Crowds of orange gathered under the falling autumn leaves in front of the Campus Activity Centre on Sept. 27 in solidarity for Orange Shirt Day.
By the request of Paul Michel, the executive director of TRU Aboriginal Affairs, students, faculty, staff and community members formed a circle on the walkway before speakers took to the podium to talk about the importance and significance of Orange Shirt Day.
The event opened with a ceremonial honour song, followed by a woman warrior song that echoed across campus grounds as more gathered to watch from the CAC steps.
The day symbolizes the years of prejudice and strife that Indigenous peoples like Phyllis Webstad, the creator of Orange Shirt Day and her family faced growing up in residential schools.
Upon being sent away to a residential school in her youth, Webstad had a brand new orange shirt taken from her. That story told years later by Webstad sparked the idea for this day, now globally recognized on Sept. 30 annually.
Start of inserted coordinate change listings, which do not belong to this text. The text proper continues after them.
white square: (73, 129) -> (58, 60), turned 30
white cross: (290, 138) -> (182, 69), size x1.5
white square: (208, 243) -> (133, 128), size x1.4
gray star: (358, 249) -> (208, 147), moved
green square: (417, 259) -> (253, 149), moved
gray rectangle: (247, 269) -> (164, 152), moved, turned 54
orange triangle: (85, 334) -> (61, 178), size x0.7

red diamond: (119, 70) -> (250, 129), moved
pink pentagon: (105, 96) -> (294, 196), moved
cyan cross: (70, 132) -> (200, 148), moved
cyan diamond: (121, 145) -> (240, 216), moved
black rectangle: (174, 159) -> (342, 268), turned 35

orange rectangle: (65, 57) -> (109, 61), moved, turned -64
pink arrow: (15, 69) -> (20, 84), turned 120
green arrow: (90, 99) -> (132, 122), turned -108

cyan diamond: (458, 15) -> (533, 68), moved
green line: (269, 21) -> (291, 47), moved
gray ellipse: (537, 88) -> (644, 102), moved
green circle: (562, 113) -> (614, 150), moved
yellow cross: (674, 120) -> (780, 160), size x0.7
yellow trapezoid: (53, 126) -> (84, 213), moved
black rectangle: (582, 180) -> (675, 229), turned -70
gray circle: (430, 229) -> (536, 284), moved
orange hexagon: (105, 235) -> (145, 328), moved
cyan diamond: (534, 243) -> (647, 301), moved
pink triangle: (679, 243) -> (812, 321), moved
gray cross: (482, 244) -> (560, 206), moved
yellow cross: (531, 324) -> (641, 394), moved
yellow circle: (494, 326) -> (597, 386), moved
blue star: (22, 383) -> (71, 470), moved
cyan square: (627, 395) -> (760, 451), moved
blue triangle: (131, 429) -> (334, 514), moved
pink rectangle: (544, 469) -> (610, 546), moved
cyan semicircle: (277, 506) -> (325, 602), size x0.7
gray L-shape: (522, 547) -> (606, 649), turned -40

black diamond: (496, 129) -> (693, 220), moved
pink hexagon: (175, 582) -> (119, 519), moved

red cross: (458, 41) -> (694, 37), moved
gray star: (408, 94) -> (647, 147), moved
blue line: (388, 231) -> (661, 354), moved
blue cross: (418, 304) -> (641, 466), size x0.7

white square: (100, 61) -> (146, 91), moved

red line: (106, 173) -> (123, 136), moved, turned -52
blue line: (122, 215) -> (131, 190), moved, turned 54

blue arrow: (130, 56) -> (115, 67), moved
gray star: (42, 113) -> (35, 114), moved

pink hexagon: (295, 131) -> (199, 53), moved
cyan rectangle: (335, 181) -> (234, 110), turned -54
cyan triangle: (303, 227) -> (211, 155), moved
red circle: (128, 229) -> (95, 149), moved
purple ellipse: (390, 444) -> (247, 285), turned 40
The slogan “Every Child Matters” marked on many of the orange shirts references the age that many Indigenous people were taken away from their families and forcefully placed in residential schools.
“For the first time in four generations, members of my family are growing up under the same roof with their mother and father. That gives me hope for the future,” Webstad said emotionally to those in the audience.
After Webstad’s talk, the drummers once again sounded off for the TRU community, as those in the circle joined hands in a circle dance, occasionally rushing the drummers in unison before retreating back into a circle. Those that led the dance smiled boldly and those that followed beamed just as much as they joined along.
On Friday, Sept. 28, Webstad travelled back to Williams Lake, B.C. to be with her mother and grandmother, who was turning 100 years old. Webstad expressed many times during her talk that she was thankful and blessed for her family and even went as far as to say that the Orange Shirt Day journey was divinely guided.